DC in the case of external PSUs means not AC, but it doesn't mean perfectly flat like a battery. That would be labelled "regulated DC". A lot are just a transformer + bridge rectifier + capacitor and produce a DC level with a ripple on it, more at higher loads.
What would that kind of regulation look like??
They look the same, that's the problem, but usually have a three terminal TO-220 regulator inside.

I believe it must besomething we the adapter like you are saying...because if I touch a ground trace or wire with my finger, the hum stops...so I work more like ground? Is that possible??
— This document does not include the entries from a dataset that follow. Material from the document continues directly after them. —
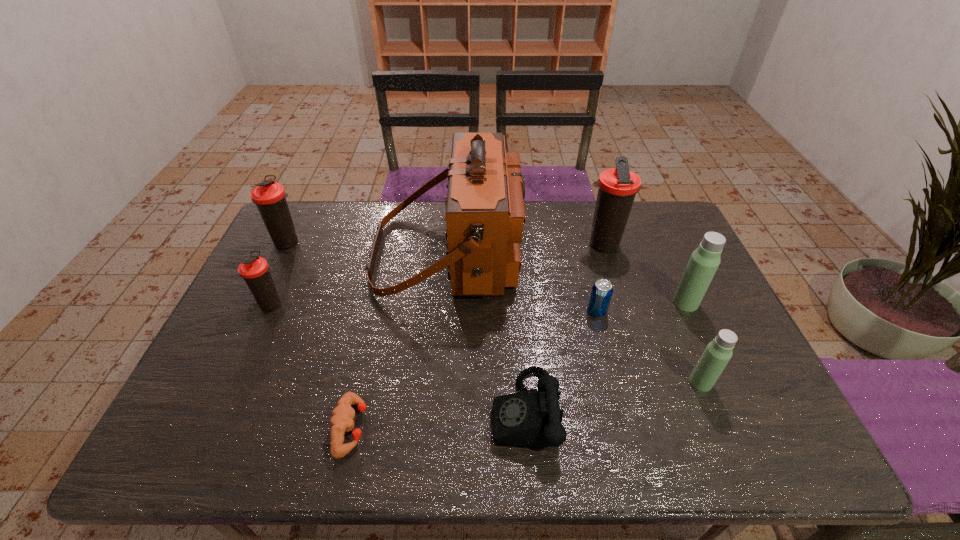
Image resolution: width=960 pixels, height=540 pixels. In order to click on the tallest object in this screenshot , I will do `click(485, 213)`.

Identify the location of satchel. (485, 213).

Where is `the third thermos bottle from left to right`? Image resolution: width=960 pixels, height=540 pixels. the third thermos bottle from left to right is located at coordinates (618, 186).

Identify the location of the biggest brown thermos bottle. (618, 186).

Find the location of a particular element. Image resolution: width=960 pixels, height=540 pixels. the second smallest brown thermos bottle is located at coordinates (270, 197).

Where is `the bigger light thermos bottle`? The width and height of the screenshot is (960, 540). the bigger light thermos bottle is located at coordinates (704, 261).

Where is `the nearest brown thermos bottle`? This screenshot has width=960, height=540. the nearest brown thermos bottle is located at coordinates (255, 270).

The width and height of the screenshot is (960, 540). I want to click on the nearest thermos bottle, so click(x=718, y=352).

This screenshot has height=540, width=960. Find the location of `the nearer light thermos bottle`. the nearer light thermos bottle is located at coordinates (718, 352).

The image size is (960, 540). What are the coordinates of `blue beer can` in the screenshot? It's located at (601, 293).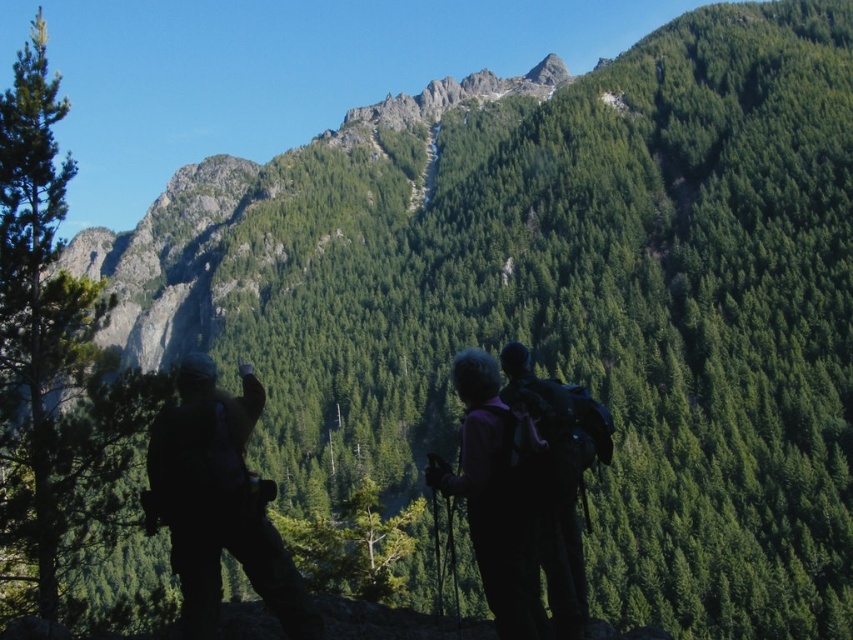
How much distance is there between silhouette backpack at left and purple fabric backpack at center?

10.85 meters

Consider the image. Does silhouette backpack at left have a lesser width compared to purple fabric backpack at center?

No.

At what (x,y) coordinates should I click in order to perform the action: click on silhouette backpack at left. Please return your answer as a coordinate pair (x, y). Looking at the image, I should click on (218, 502).

Locate an element on the screen. silhouette backpack at left is located at coordinates (218, 502).

From the picture: Which of these two, green textured tree at left or purple fabric backpack at center, stands taller?

With more height is green textured tree at left.

Is green textured tree at left wider than purple fabric backpack at center?

Correct, the width of green textured tree at left exceeds that of purple fabric backpack at center.

Locate an element on the screen. The image size is (853, 640). green textured tree at left is located at coordinates [54, 360].

In order to click on green textured tree at left in this screenshot , I will do pyautogui.click(x=54, y=360).

Can you confirm if green textured tree at left is positioned to the right of silhouette backpack at left?

Incorrect, green textured tree at left is not on the right side of silhouette backpack at left.

Is green textured tree at left behind silhouette backpack at left?

Yes, green textured tree at left is behind silhouette backpack at left.

Between point (3, 486) and point (194, 582), which one is positioned in front?

Point (194, 582)

Where is `green textured tree at left`? This screenshot has height=640, width=853. green textured tree at left is located at coordinates (54, 360).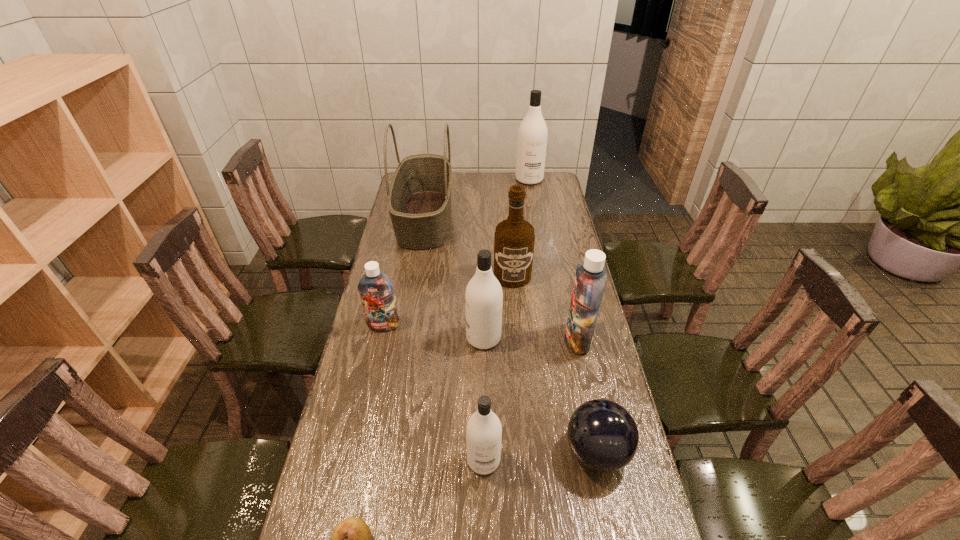
Image resolution: width=960 pixels, height=540 pixels. Identify the location of free space located 0.170m on the front-facing side of the second farthest white shampoo. (416, 338).

Identify the location of vacant space positioned 0.230m on the front-facing side of the second farthest white shampoo. (397, 338).

Identify the location of free location located on the front label of the left blue shampoo. (370, 387).

Identify the location of free space located 0.080m on the front-facing side of the nearest shampoo. The height and width of the screenshot is (540, 960). (484, 509).

This screenshot has height=540, width=960. Identify the location of vacant space located 0.120m on the side of the bowling ball with the finger holes. (519, 452).

At what (x,y) coordinates should I click in order to perform the action: click on blank area located 0.280m on the side of the bowling ball with the finger holes. Please return your answer as a coordinate pair (x, y). The width and height of the screenshot is (960, 540). Looking at the image, I should click on (460, 452).

This screenshot has width=960, height=540. Find the location of `vacant space situated on the side of the bowling ball with the finger holes`. vacant space situated on the side of the bowling ball with the finger holes is located at coordinates (516, 452).

This screenshot has height=540, width=960. I want to click on shampoo that is at the far edge, so click(x=532, y=135).

This screenshot has width=960, height=540. What are the coordinates of `basket located at the far edge` in the screenshot? It's located at (419, 200).

Locate an element on the screen. basket that is at the left edge is located at coordinates (419, 200).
Yes, if you are touching something that is grounded. It's not a good idea to make yourself into a ground path though, in the event of a fault the current will travel through you. It sounds more like you have a bad connection somewhere, the power adapter may be a red herring. What are you connecting the device to when you hear the hum? Can you swap the two devices over and see if the hum goes with one or not?

But how would that metal enclosure be grounded? Just on it´s own? Because it´s a big piece of metal??
It is only grounded if it is connected to the mains Earth. Ground means literally the ground beneath your feet, the planet itself as a reference potential. If your mains outlet is not Earthed, or your mains leads are two pin only or you are using a DC adapter you won't have a ground.
If that is right, then wrapping all the plactic in aluminum foil and that connecting to the DC sleeve must work the same way, right??
Aluminium is covered with a molecular layer of aluminum oxide which is an insulator. You only get a good connection if you pierce through it to the metal beneath. Using cooking grade foil won't be reliable or last.